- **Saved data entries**
■ ■ ■ ■ ■

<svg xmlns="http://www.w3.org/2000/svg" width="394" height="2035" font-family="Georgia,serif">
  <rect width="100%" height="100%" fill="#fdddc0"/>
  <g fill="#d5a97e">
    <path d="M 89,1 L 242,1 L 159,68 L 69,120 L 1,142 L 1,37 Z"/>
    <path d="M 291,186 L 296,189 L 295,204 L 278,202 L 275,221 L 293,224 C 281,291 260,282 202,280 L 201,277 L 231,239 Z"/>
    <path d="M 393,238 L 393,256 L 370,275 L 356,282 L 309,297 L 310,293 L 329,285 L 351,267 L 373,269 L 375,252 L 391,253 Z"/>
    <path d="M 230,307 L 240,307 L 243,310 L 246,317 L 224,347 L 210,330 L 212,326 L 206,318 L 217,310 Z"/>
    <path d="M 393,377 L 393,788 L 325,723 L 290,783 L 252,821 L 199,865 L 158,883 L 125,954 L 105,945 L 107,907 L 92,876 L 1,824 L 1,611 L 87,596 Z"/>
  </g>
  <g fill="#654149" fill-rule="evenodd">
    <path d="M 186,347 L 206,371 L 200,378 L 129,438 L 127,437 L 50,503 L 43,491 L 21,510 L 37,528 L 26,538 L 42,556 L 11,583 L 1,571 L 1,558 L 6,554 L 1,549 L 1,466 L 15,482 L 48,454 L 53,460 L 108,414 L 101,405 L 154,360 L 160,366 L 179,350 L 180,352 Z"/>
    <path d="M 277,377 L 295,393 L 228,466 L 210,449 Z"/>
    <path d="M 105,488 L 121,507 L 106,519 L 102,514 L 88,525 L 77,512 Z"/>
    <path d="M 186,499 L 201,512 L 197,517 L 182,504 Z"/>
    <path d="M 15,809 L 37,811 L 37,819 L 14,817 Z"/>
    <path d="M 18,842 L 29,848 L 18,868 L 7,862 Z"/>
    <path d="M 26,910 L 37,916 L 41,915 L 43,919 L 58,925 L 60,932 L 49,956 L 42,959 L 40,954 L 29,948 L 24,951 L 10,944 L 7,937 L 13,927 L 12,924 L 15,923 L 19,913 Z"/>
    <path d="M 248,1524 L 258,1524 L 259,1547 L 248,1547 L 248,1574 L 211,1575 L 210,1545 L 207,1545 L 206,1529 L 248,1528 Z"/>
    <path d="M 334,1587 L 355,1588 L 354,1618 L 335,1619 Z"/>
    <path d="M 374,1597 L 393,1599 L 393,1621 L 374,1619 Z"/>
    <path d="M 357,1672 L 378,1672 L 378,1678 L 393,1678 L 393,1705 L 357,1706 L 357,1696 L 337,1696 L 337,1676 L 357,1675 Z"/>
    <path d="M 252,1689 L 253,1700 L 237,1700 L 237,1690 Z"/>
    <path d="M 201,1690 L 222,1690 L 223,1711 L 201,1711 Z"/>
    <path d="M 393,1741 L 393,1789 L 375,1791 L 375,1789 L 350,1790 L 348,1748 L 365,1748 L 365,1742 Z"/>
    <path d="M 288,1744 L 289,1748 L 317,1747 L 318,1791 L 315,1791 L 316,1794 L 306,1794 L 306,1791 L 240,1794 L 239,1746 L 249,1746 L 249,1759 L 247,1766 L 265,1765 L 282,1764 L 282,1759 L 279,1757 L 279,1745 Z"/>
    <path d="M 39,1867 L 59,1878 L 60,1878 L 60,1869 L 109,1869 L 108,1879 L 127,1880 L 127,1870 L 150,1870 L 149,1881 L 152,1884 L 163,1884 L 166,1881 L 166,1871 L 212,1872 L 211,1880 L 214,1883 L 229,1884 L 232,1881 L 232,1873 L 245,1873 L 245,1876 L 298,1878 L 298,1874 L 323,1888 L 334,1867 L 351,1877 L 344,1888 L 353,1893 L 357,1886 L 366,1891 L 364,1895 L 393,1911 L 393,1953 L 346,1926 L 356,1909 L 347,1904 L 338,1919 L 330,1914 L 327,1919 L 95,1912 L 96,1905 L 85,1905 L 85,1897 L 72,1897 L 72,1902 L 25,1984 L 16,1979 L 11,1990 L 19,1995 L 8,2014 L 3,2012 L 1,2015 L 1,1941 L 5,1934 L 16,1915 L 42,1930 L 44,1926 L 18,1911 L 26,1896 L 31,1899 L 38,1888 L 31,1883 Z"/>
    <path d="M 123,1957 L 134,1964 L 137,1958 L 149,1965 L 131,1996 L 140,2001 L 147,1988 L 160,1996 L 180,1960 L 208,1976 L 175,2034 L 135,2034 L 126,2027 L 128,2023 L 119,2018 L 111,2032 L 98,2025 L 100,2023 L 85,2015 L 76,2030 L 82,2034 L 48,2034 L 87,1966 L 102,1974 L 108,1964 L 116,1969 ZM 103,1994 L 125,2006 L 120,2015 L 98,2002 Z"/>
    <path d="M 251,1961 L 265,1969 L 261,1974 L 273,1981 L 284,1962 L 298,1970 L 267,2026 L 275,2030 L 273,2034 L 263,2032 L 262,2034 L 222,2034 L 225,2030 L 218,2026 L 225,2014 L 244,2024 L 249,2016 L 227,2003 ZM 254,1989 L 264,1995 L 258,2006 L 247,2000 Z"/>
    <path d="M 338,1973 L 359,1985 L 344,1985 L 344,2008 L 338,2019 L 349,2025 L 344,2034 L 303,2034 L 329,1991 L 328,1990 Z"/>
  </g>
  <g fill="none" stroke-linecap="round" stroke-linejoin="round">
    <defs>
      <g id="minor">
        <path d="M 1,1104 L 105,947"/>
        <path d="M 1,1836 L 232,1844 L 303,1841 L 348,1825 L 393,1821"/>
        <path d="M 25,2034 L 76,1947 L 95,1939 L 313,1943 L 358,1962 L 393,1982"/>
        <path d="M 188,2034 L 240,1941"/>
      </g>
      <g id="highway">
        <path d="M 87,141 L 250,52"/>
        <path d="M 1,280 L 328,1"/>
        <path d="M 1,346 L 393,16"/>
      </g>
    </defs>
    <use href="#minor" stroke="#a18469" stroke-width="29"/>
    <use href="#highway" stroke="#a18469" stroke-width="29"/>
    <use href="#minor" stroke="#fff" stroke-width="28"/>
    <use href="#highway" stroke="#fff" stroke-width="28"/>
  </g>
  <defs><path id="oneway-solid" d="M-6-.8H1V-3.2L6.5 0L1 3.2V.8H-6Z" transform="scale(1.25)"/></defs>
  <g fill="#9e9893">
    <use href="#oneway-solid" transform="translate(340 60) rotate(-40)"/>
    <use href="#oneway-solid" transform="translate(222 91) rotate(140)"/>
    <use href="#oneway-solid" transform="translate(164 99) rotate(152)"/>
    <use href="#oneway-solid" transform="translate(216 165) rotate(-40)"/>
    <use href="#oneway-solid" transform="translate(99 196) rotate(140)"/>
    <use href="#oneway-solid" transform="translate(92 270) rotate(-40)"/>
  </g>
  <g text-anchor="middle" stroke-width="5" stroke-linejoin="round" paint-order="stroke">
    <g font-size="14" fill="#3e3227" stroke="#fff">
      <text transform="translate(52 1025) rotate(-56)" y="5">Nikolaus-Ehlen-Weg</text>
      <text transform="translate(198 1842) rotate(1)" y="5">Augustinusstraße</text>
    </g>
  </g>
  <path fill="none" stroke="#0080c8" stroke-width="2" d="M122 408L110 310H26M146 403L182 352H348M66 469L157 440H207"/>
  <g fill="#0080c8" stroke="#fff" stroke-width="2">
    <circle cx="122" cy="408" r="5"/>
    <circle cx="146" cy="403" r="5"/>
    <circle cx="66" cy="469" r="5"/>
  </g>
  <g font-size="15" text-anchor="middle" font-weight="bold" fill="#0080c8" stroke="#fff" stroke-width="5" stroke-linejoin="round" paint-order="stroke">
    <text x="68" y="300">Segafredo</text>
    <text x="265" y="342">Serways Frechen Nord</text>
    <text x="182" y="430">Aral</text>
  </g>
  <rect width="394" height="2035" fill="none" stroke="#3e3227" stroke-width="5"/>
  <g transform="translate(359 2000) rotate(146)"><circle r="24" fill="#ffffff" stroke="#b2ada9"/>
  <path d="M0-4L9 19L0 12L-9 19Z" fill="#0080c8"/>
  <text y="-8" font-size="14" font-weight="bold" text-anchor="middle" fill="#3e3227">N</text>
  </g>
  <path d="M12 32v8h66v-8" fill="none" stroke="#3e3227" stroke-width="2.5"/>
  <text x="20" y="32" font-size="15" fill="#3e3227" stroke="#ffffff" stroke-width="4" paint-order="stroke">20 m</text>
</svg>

■ ■ ■ ■ ■

- **Exercise requirements**
In the entries above, copy each line that contains the string "weight".

- **Result of the exercise**
  <g font-size="15" text-anchor="middle" font-weight="bold" fill="#0080c8" stroke="#fff" stroke-width="5" stroke-linejoin="round" paint-order="stroke">
  <text y="-8" font-size="14" font-weight="bold" text-anchor="middle" fill="#3e3227">N</text>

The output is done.